The C++ direction versus mechanism breakdown is
can be used for direction | |||
---|---|---|---|
mechanism | input only | output only | in/out |
copy | yes | no | no |
reference | no | no | yes |
const reference | yes | no | no |
There is no way to to achieve a pure output parameter in C++.
The yes/no pattern for “copy” and “const reference” are identical. Both work when we want a pure input parameter. The difference is essentially one of time. It takes a little bit of extra time for each access of a reference parameters.
But there is a one-time (per call) time penalty to make a copy of a parameter. That one-time penalty can be small for data types like char
, int
or double
that take only a few bytes and that can be copied using simple byte-by-byte copies. Or it cab be huge for data types that take a lot of space or that require elaborate copying algorithms, both of which may be true for some of the structured data types that you will encounter in later lessons. So the rule of thumb in C++ is
Use pass-by-copy for input direction with primitive data types or when the function body would be making and then changing its own copy of the input anyway.
Use pass-by-const-reference for input direction with structured data types.
Use pass-by-reference for output or input-output directions.
3.2.1 For “Language Lawyers” Only
Because I know there are going to be some out there…
Actually all parameters in C++ are passed by copy. But in C++ the data types T
, T&
(reference to T
), and const T&
(const reference to T
) are all distinct data types. C++ includes rules, however, instructing the compiler to inject automatic conversions among them whenever it makes sense to do so.

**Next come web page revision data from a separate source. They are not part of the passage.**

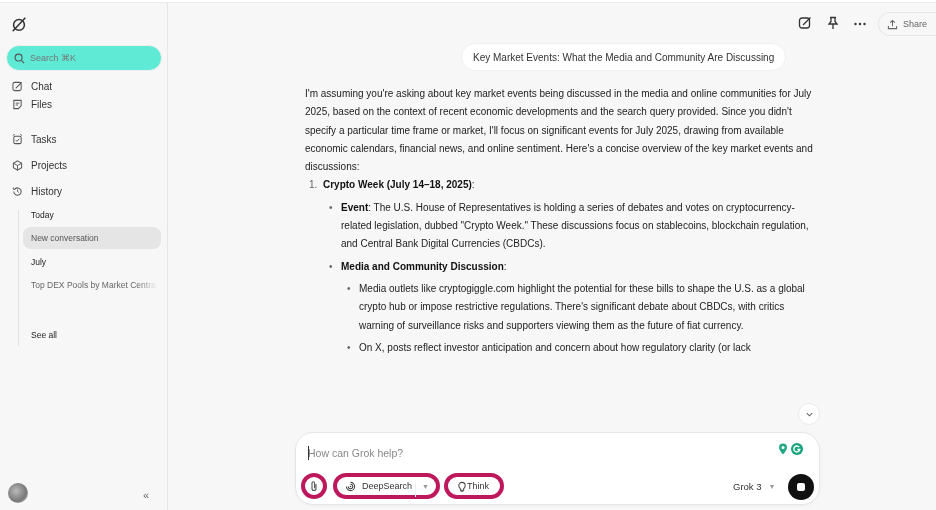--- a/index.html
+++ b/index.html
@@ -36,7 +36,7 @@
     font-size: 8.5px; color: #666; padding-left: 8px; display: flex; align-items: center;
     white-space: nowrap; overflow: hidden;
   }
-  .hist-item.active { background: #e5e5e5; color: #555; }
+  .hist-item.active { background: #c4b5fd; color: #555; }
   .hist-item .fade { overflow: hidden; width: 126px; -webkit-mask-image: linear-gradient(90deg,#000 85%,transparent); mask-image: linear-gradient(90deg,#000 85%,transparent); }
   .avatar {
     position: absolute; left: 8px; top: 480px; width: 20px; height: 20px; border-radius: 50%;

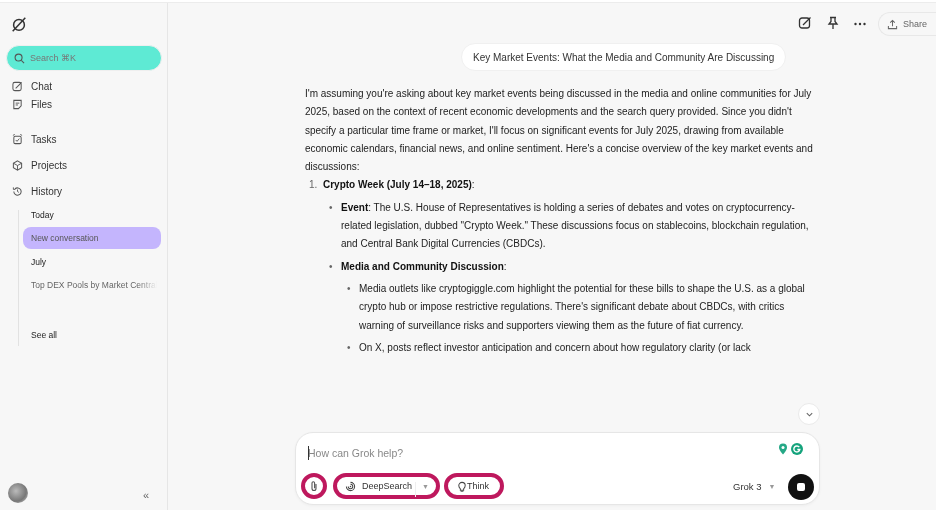--- a/index.html
+++ b/index.html
@@ -215,9 +215,6 @@
   <div class="bullet">
     <b>Event</b><span>: The U.S. House of Representatives is holding a series of debates and votes on cryptocurrency-related legislation, dubbed "Crypto Week." These discussions focus on stablecoins, blockchain regulation, and Central Bank Digital Currencies (CBDCs).</span>
   </div>
-  <div class="bullet">
-    <b>Media and Community Discussion</b><span>:</span>
-  </div>
   <div class="bullet2">Media outlets like cryptogiggle.com highlight the potential for these bills to shape the U.S. as a global crypto hub or impose restrictive regulations. There's significant debate about CBDCs, with critics warning of surveillance risks and supporters viewing them as the future of fiat currency.</div>
   <div class="bullet2">On X, posts reflect investor anticipation and concern about how regulatory clarity (or lack</div>
 </div>

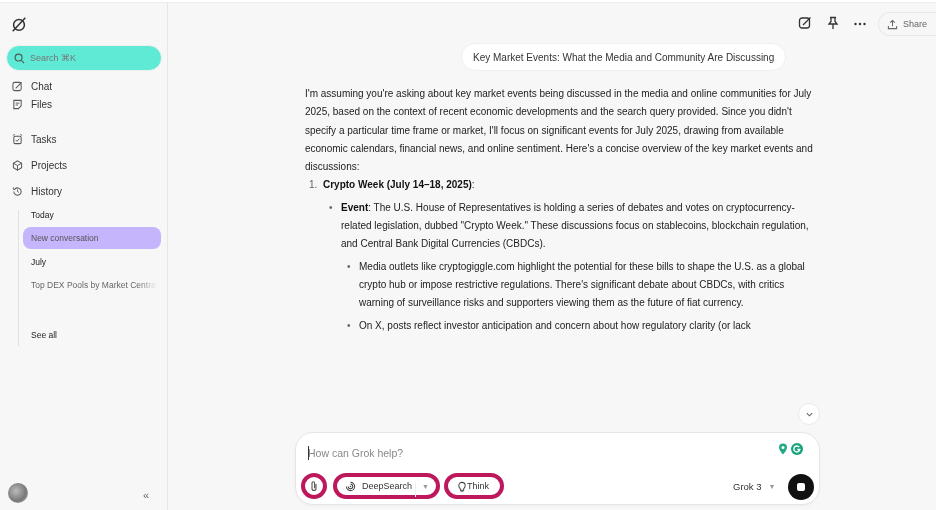--- a/index.html
+++ b/index.html
@@ -80,7 +80,7 @@
 
   
   .composer {
-    position: absolute; left: 295px; top: 432px; width: 525px; height: 73px;
+    position: absolute; left: 295px; top: 416px; width: 525px; height: 73px;
     background: #ffffff; border: 1px solid #e6e6e6; border-radius: 18px;
     box-shadow: 0 1px 3px rgba(0,0,0,0.04);
   }

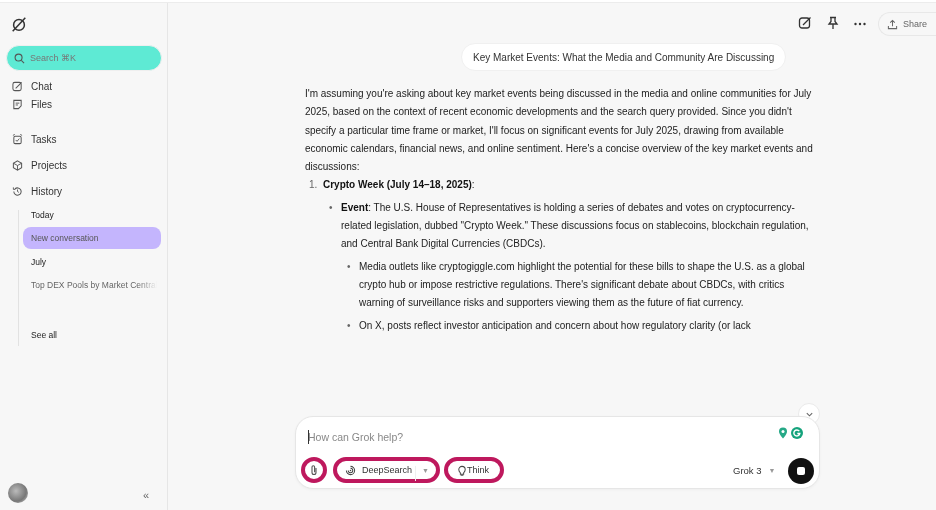--- a/index.html
+++ b/index.html
@@ -93,8 +93,8 @@
   .caret { position: absolute; left: 12px; top: 13px; width: 1px; height: 14px; background: #333; }
   .ext-icons { position: absolute; left: 482px; top: 10px; display: flex; gap: 3px; }
   .pill {
-    position: absolute; top: 40px; height: 26px; border: 4px solid #be185d; border-radius: 13px;
-    display: flex; align-items: center; font-size: 9px; color: #333; background: #fff;
+    position: absolute; top: 40px; height: 26px; border: 6px solid #be185d; border-radius: 13px;
+    display: flex; align-items: center; font-size: 9px; color: #333; background: #fff; flex-direction: column;
   }
   .attach { left: 5px; width: 26px; justify-content: center; }
   .deep { left: 37px; width: 107px; padding-left: 8px; }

So, if I declare a C++ function with a reference or const reference parameter, the compiler actually converts my original value to a reference type by getting the address to that value, and passes that address by copy. But the effect is the same as passing the original value by reference or by const reference, and in most circumstances both the function’s designer and the designers of the C++ language would like you to think about it that way.
4 An Experiment
Enter the following code into your own C++ IDE, compile and run it.
#include <iostream>
using namespace std;
void swap (int x, int y)
{
int temp = x;
x = y;
y = temp;
cout << "x:" << x << " y:" << y << endl;
}
int main()
{
int a = 12;
int b = 63;
cout << "a:" << a << " b:" << b << endl;
swap(a,b);
cout << "a:" << a << " b:" << b << endl;
return 0;
}
Are you surprised at what didn’t happen?
Now make a one-line change:
void swap (int& x, int& y)
Recompile, and run again. Notice the change.
Finally, try changing that same line to:
void swap (const int& x, int& y)
Try recompiling. It won’t succeed, but take careful note of just which line gets flagged. We made a promise in the new swap
prototype, reneged on that promise in the function body, and got caught doing so.